El 18 de enero de 2017 la noche se paró de súbito entre los estados de Colima y Jalisco: se hizo de día, llovieron fuego y cenizas. Cuando de madrugada el Volcán de Fuego explotó, el Brujo cerró las ventanas de su casa de la comunidad de la Yerbabuena a 6 kilómetros del cráter y durmió. La Unidad Estatal de Protección Civil utiliza un semáforo de alerta volcánica en que se explica el protocolo según la intensidad de la explosión. Aquel día fue rojo: «Si la indicación para evacuar corresponde a su ubicación, ¡hágalo! No regrese a la zona evacuada a menos que las autoridades lo indiquen».

Pero el Brujo se negó. Otra vez.

Ahí, donde los expertos dicen que la supervivencia no está garantizada. Donde la mayoría de los habitantes han dejado su hogar y a donde no quieren volver. En un lugar en que animales y flora viven en riesgo, expuestos al antojo de la naturaleza. Justo ahí, en la Yerbabuena, a pocos metros del volcán más activo de México, es donde el Brujo encontró un lugar desde donde escupir a la muerte y comerse la vida con las manos.

                                                   ***

Hoy el calor aprieta tanto aquí que busco sombra incluso sin proponérmelo. Colima es la capital del estado de Colima, en la costa del Pacífico. Tiene su catedral consagrada a la Virgen de Guadalupe, zócalo, quiosco, zonas con calles empedradas, jardines con palmeras de coco y de plátano y un volcán de 4.000 metros en su skyline. Además, no es una ciudad ni tranquila ni ajetreada. Pero, como en gran parte de la República, tiene sus problemas de polución y de seguridad. Un colimense cuenta que anteayer mismo se escuchó una balacera «desde el mero Zócalo».

Aunque había planeado pasar el día en las playas de Manzanillo, mi sentido de la temeridad mezclado con algo de curiosidad me obliga a ir en contra de lo establecido y subir hasta el cráter del volcán.

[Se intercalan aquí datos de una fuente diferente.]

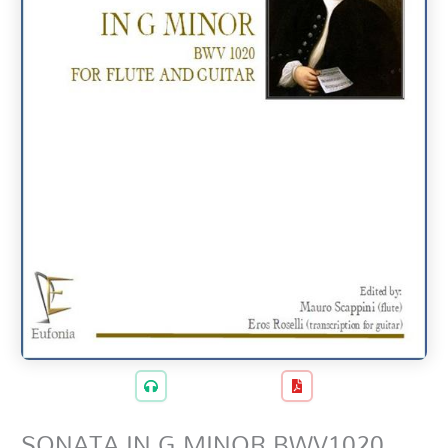
SONATA IN G MINOR BWV1020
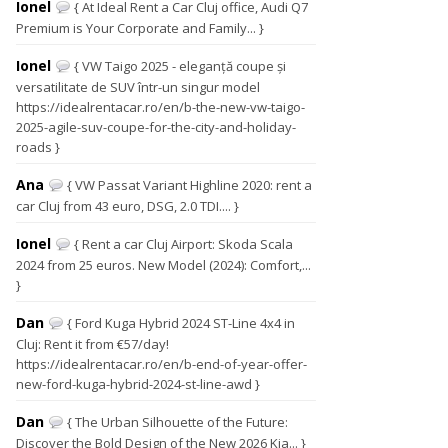
Ionel
{ At Ideal Rent a Car Cluj office, Audi Q7
Premium is Your Corporate and Family... }
Ionel
{ VW Taigo 2025 - eleganță coupe și
versatilitate de SUV într-un singur model
https://idealrentacar.ro/en/b-the-new-vw-taigo-
2025-agile-suv-coupe-for-the-city-and-holiday-
roads }
Ana
{ VW Passat Variant Highline 2020: rent a
car Cluj from 43 euro, DSG, 2.0 TDI.... }
Ionel
{ Rent a car Cluj Airport: Skoda Scala
2024 from 25 euros. New Model (2024): Comfort,...
}
Dan
{ Ford Kuga Hybrid 2024 ST-Line 4x4 in
Cluj: Rent it from €57/day!
https://idealrentacar.ro/en/b-end-of-year-offer-
new-ford-kuga-hybrid-2024-st-line-awd }
Dan
{ The Urban Silhouette of the Future:
Discover the Bold Design of the New 2026 Kia... }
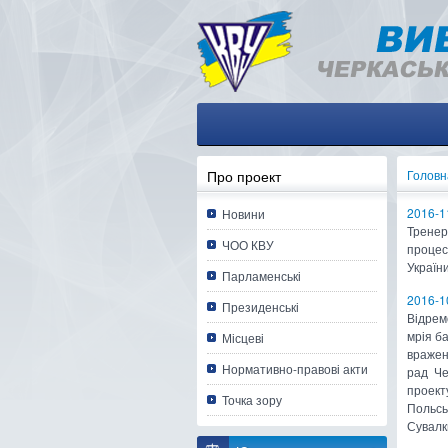
Про проект
Головн
2016-1
Новини
Тренер
ЧОО КВУ
процес
України
Парламенські
2016-1
Президенські
Відрем
мрія б
Місцеві
враженн
Нормативно-правові акти
рад Че
проекту
Точка зору
Польсь
Сувалки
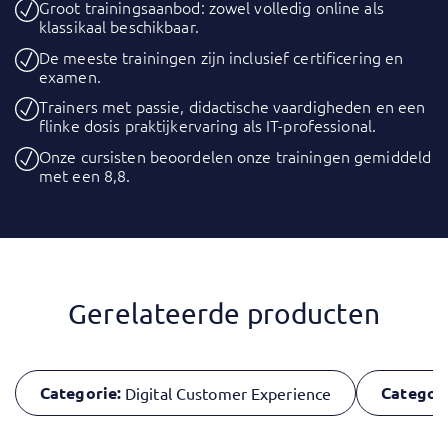
Groot trainingsaanbod: zowel volledig online als
klassikaal beschikbaar.
De meeste trainingen zijn inclusief certificering en
examen.
Trainers met passie, didactische vaardigheden en een
flinke dosis praktijkervaring als IT-professional.
Onze cursisten beoordelen onze trainingen gemiddeld
met een 8,8.
Gerelateerde producten
Categorie:
Categori
Digital Customer Experience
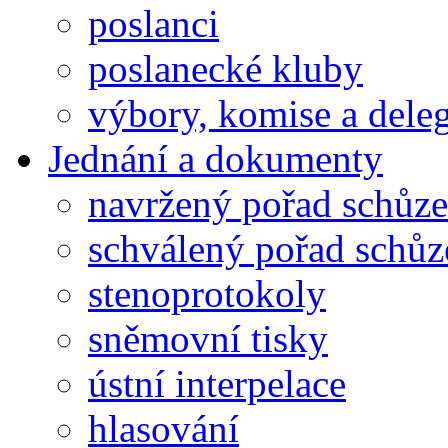
poslanci
poslanecké kluby
výbory, komise a dele
Jednání a dokumenty
navržený pořad schůze
schválený pořad schůz
stenoprotokoly
sněmovní tisky
ústní interpelace
hlasování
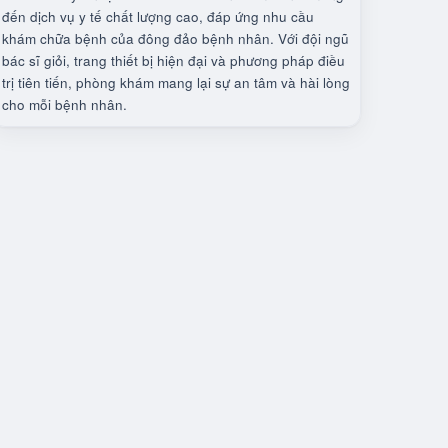
đến dịch vụ y tế chất lượng cao, đáp ứng nhu cầu
khám chữa bệnh của đông đảo bệnh nhân. Với đội ngũ
bác sĩ giỏi, trang thiết bị hiện đại và phương pháp điều
trị tiên tiến, phòng khám mang lại sự an tâm và hài lòng
cho mỗi bệnh nhân.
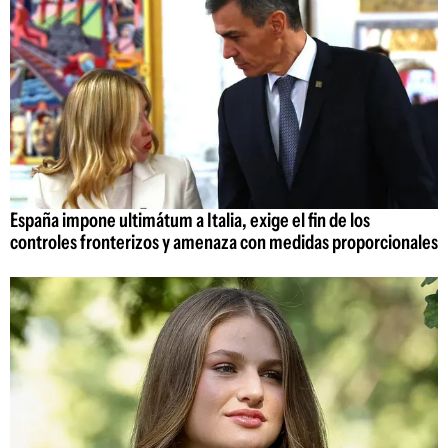
España impone ultimátum a Italia, exige el fin de los
controles fronterizos y amenaza con medidas proporcionales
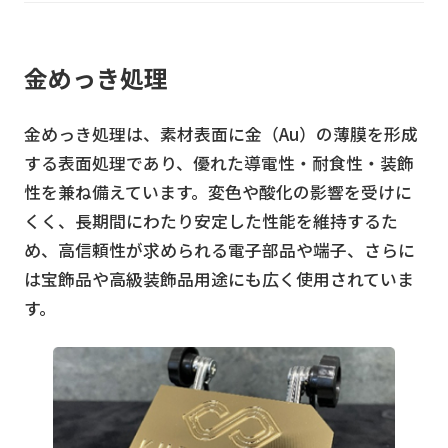
金めっき処理
金めっき処理は、素材表面に金（Au）の薄膜を形成
する表面処理であり、優れた導電性・耐食性・装飾
性を兼ね備えています。変色や酸化の影響を受けに
くく、長期間にわたり安定した性能を維持するた
め、高信頼性が求められる電子部品や端子、さらに
は宝飾品や高級装飾品用途にも広く使用されていま
す。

Desde el coche, al salir de la ciudad desde el nudo sur, veo la estatua del Rey Colimán. Él fue quien se encargó de liderar el ataque que derrocó a los españoles infectados de conquistitis aguda que llegaron a estas tierras. Sin embargo, los derrotados se reagruparon y a la segunda sembraron el terror. El Rey, sabiendo que no podría derrotarlos de nuevo, se dirigió con su comitiva hacia el volcán. Una vez en la cima, todos se tiraron por el cráter. Dicen que sus últimas palabras fueron «aunque pasen los años, desde el interior de fuego del volcán me vengaré de esto».

Desde entonces, cada vez que el volcán ve cómo dañan a sus habitantes, se enfada y escupe fuego.

                                                  ***

—En La Yerbabuena hay uno medio raro que le dicen el Brujo y que habla con el volcán. Para mí que no está muy bien de sus facultades.

Me dice en su despacho Melchor Urzúa, director de Protección Civil de Colima desde hace más de 30 años. Bebe café en una taza de la Cruz Roja y en la pared hay una foto gigante de dos bomberos frente a un gran incendio. Dice que el Volcán de Fuego tiene una erupción cada 100 años más o menos. La penúltima fue en 1818, la última en 1913.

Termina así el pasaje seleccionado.